The key reading rate of some popular classes is very high, because it is originally hashed on each server, and the read load is naturally decomposed into each server. If the dedicated server mode is adopted, all read operations will be restricted to one server, which will undoubtedly increase the burden on this server.
Key flag Solution
This solution is one of the simplest and most effective methods that can be used to achieve lazy cleaning by marking the key. In fact, this practice is also very suitable for memcached's appetite. As mentioned in previous articles, the memcached server cleanup policy is just a lazy cleanup.
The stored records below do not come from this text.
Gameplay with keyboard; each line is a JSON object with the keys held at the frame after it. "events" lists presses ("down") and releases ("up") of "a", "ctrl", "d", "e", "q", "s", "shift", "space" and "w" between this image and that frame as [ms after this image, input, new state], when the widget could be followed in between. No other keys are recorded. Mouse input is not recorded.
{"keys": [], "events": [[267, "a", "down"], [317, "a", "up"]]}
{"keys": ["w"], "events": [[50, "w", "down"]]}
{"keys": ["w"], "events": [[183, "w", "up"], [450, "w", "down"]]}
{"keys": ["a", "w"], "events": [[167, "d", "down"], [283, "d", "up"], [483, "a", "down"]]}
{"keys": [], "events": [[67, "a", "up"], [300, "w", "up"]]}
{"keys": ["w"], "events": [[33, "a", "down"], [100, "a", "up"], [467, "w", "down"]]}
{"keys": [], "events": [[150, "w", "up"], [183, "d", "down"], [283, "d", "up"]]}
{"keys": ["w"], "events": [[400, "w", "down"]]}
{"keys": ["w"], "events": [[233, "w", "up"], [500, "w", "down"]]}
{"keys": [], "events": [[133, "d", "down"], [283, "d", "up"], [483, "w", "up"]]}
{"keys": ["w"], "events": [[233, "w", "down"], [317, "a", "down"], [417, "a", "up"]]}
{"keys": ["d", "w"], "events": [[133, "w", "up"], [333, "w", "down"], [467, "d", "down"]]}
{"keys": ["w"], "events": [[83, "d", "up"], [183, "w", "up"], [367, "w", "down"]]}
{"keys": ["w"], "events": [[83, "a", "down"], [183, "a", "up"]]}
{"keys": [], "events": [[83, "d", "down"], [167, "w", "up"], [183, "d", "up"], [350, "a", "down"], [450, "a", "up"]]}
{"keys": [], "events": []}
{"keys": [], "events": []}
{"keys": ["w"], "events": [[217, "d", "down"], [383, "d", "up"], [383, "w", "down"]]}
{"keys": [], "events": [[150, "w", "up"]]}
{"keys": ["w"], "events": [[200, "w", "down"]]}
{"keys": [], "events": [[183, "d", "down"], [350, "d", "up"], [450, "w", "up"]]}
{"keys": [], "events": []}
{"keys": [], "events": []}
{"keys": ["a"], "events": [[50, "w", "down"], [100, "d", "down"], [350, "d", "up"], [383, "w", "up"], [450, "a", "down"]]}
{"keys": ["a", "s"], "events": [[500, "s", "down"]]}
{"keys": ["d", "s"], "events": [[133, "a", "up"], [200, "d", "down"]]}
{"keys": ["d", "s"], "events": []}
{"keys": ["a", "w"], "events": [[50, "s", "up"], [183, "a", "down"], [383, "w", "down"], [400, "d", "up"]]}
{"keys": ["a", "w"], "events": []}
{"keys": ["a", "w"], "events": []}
Let's take a look at the actual example:
We have a version mark behind all the keys. "shop.200 _ 1" indicates the cache with the merchant ID 200 and version number 1. Once any merchant cache needs to be cleared, we only need to upgrade the version of shop cache.
In the above example, the merchant cache versions have all been upgraded to 2, and the read key value has also changed. Therefore, the cache of the original shop. xxx_1 will never be read, which is equivalent to being invalid.
Another advantage is that you do not need to Perform Batch delete operations, which consumes a lot of maintenance time. Those out-of-date versions of the cache will follow the LRU principle. As long as the cache is full, they will be removed automatically, and we do not need to wait for them.
Therefore, there is also a principle in the memcached circle that you don't need to worry about it if you don't need it... It disappears.
If this solution is insufficient, I think the length of the key must be extended to include the version number. However, the performance impact of this solution is minimal.
The batch cleaning of memcached has always been a troublesome issue. We hope that the discussion of the above solutions will give you some inspiration.